When investigating long time spans (50 years), we find that – in accordance with the analytical model – the sensitivities decrease as aridity increases. This finding is mirrored in results previously reported for elasticities in the US (Anderson et al., 2025), though the trends there were less clearly expressed, differed between regions, and were not explicitly related to trends in aridity. While not directly comparable, the relative trends estimated here (between 15 % and 70 % decrease) are in a similar range as the relative variations in interannual elasticity compared to long-term elasticity estimates (between 4 % and 48 %) found by Anderson et al. (2025), which also showed lower elasticity in hot and dry years. This suggests that temporal changes in sensitivities of that order of magnitude are a more widespread phenomenon. Overall, both sP and decrease substantially over the 50 years investigated, suggesting that sensitivities may not be robust metrics for mid- to long-term projections. This holds true even without considering other factors that might influence the water balance in a future with elevated CO2 concentrations (e.g., interactions between P and Ep, or changes in stomatal conductance).

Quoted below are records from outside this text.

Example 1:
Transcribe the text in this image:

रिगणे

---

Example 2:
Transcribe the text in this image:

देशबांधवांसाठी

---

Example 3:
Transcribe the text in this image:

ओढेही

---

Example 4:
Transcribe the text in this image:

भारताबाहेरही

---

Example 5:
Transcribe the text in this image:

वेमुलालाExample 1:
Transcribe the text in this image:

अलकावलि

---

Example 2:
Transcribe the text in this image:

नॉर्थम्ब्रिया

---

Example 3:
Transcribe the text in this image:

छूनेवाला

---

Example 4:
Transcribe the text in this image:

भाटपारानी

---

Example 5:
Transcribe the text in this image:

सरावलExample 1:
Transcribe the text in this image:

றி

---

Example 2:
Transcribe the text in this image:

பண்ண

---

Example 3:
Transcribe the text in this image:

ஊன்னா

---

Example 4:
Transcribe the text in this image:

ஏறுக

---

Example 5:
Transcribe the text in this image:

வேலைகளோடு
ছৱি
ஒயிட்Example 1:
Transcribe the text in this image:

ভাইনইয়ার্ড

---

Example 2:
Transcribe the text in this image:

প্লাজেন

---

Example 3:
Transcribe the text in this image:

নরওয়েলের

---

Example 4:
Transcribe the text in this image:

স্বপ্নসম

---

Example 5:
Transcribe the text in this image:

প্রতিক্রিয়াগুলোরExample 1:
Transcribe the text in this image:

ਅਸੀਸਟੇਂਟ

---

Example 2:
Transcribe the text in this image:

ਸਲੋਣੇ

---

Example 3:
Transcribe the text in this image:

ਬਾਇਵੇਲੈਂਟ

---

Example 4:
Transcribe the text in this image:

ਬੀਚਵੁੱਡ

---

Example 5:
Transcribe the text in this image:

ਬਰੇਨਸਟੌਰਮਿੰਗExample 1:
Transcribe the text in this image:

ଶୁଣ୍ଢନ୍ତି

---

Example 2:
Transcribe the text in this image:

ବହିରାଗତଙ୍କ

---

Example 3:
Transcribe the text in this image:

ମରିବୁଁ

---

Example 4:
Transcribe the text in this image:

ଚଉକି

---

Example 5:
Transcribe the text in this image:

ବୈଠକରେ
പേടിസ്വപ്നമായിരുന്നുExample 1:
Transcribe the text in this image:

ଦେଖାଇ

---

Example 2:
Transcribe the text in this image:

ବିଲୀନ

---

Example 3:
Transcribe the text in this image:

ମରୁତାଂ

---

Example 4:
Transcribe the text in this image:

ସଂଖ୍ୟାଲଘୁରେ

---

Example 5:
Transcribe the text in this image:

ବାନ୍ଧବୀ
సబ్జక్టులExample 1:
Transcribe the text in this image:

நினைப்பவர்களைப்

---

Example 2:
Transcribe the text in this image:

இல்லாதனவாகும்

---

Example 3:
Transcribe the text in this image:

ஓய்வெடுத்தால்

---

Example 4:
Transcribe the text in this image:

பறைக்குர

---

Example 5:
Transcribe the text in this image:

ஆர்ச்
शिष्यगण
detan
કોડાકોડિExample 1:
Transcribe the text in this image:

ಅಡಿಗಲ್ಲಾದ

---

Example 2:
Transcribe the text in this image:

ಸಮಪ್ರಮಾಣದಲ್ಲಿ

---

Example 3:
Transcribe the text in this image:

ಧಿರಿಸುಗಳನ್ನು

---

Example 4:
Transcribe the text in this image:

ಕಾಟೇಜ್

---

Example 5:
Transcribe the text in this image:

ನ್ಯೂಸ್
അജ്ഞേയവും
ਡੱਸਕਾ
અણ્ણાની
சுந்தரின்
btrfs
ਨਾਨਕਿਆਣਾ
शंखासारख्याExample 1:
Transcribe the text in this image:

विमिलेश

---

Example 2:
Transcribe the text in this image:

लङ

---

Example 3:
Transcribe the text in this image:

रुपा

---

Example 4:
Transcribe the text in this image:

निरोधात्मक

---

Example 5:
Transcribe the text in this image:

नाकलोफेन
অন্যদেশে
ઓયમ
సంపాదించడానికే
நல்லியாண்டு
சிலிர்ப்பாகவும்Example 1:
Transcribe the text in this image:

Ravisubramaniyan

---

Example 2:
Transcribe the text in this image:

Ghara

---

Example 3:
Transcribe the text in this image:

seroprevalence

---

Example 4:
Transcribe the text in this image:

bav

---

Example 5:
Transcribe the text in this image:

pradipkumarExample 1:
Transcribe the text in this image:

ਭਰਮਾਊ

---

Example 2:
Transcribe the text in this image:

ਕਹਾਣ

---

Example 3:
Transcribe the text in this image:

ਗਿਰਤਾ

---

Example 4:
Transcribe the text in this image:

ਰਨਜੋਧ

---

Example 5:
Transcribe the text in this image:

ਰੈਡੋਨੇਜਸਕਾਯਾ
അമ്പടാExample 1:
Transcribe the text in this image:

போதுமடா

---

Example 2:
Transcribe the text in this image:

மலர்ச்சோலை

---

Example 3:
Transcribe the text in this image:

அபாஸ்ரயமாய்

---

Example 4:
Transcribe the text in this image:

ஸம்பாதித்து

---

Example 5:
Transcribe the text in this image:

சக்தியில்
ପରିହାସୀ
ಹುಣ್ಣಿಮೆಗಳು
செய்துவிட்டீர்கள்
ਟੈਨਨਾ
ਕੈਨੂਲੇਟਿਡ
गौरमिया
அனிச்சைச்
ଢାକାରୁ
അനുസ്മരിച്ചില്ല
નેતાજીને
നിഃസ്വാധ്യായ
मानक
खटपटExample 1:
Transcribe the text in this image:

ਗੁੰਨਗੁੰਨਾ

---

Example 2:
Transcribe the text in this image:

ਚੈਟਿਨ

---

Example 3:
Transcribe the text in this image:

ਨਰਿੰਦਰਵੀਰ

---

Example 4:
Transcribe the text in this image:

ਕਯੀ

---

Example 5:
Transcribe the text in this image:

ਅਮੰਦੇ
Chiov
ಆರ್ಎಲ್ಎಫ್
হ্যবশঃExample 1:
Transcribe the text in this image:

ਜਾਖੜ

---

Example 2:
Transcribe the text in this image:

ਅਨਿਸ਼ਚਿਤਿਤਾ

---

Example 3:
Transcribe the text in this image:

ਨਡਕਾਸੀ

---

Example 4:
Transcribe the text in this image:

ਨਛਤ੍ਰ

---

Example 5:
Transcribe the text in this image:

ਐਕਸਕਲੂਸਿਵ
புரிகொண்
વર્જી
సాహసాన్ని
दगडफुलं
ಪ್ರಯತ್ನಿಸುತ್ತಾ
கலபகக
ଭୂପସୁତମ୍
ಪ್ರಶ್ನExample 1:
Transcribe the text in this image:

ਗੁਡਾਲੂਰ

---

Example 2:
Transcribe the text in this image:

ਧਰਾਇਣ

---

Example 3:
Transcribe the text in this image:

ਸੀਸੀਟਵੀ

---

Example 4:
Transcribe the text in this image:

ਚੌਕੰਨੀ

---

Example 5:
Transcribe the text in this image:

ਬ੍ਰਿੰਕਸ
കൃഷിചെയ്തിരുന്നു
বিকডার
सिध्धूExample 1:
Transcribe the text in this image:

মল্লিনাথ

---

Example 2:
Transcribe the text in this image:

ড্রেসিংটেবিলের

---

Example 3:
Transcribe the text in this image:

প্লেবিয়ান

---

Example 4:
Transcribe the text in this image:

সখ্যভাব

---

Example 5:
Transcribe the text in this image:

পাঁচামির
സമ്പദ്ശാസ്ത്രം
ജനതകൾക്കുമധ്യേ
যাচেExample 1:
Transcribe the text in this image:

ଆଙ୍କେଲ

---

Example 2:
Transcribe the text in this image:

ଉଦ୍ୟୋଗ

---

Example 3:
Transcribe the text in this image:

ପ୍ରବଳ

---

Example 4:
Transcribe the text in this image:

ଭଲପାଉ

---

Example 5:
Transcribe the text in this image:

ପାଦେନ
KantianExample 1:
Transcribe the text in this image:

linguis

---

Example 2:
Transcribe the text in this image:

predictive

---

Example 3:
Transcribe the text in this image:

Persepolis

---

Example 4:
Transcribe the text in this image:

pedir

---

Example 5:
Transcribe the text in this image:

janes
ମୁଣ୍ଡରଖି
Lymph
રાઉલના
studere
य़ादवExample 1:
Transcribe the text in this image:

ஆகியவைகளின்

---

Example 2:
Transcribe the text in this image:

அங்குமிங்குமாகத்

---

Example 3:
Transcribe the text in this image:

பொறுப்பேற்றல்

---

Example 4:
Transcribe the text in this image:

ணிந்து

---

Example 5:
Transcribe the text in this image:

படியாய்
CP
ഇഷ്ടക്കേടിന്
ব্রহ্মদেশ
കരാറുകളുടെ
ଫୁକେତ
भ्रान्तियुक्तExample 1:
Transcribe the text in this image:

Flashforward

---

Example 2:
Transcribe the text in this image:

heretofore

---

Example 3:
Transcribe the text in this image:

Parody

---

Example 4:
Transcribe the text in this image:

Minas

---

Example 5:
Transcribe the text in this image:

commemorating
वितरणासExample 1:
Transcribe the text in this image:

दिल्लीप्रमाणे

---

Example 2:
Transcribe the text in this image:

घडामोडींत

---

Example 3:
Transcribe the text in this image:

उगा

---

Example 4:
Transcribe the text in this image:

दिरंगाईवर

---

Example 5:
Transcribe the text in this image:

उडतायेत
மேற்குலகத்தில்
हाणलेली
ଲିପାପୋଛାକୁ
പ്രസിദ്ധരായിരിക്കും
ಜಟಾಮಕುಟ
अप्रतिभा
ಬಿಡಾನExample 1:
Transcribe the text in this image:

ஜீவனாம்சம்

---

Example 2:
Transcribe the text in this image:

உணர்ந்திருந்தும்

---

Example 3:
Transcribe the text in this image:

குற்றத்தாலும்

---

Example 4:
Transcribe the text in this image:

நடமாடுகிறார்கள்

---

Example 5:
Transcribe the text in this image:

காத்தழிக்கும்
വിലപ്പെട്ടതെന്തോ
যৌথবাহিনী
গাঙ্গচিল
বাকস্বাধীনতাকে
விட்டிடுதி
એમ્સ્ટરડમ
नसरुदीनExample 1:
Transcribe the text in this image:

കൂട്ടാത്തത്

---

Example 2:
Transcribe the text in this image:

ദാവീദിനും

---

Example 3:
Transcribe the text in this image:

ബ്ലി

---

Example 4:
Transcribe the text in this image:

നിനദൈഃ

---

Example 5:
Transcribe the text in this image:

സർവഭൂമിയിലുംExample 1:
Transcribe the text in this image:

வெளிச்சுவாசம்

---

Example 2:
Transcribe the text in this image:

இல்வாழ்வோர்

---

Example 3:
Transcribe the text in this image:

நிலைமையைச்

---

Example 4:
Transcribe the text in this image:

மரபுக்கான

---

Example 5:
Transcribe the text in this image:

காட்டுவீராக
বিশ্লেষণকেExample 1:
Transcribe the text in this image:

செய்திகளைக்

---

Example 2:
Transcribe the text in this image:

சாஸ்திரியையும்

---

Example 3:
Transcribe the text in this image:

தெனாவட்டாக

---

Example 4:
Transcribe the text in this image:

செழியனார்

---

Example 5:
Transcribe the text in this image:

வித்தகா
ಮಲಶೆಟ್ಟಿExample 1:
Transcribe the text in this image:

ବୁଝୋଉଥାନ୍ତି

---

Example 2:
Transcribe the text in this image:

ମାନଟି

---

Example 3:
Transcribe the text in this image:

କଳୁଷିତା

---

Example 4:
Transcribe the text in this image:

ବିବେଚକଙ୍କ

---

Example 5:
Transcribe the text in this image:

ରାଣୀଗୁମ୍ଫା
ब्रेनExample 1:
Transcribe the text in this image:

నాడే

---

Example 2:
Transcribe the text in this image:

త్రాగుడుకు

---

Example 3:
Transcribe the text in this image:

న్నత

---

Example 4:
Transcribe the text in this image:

Especially for the German catchments and the Australian subset where most precipitation falls in winter (Fig. 7), the theoretical and empirical trends show large differences. For both subsets, we find that the decreasing trend is larger than predicted by the analytical model and that the sensitivities themselves are lower than the Turc–Mezentsev estimates. It is unlikely that these differences are solely due to data uncertainty, because they generally remain when different data sources are used. Rather, the results suggest that these catchments (or at least their year-to-year variations) are less driven by annual totals of precipitation and potential evaporation, for instance due to larger influence of catchment storage, precipitation seasonality, or changes in land cover and human impacts. Interestingly, the average trend in streamflow is roughly captured by Turc–Mezentsev model calibrated to each subset, but the sensitivities are not (see Fig. 7). This substantiates that year-to-year variability is, in many catchments, not necessarily a good proxy for responses to longer term climatic changes.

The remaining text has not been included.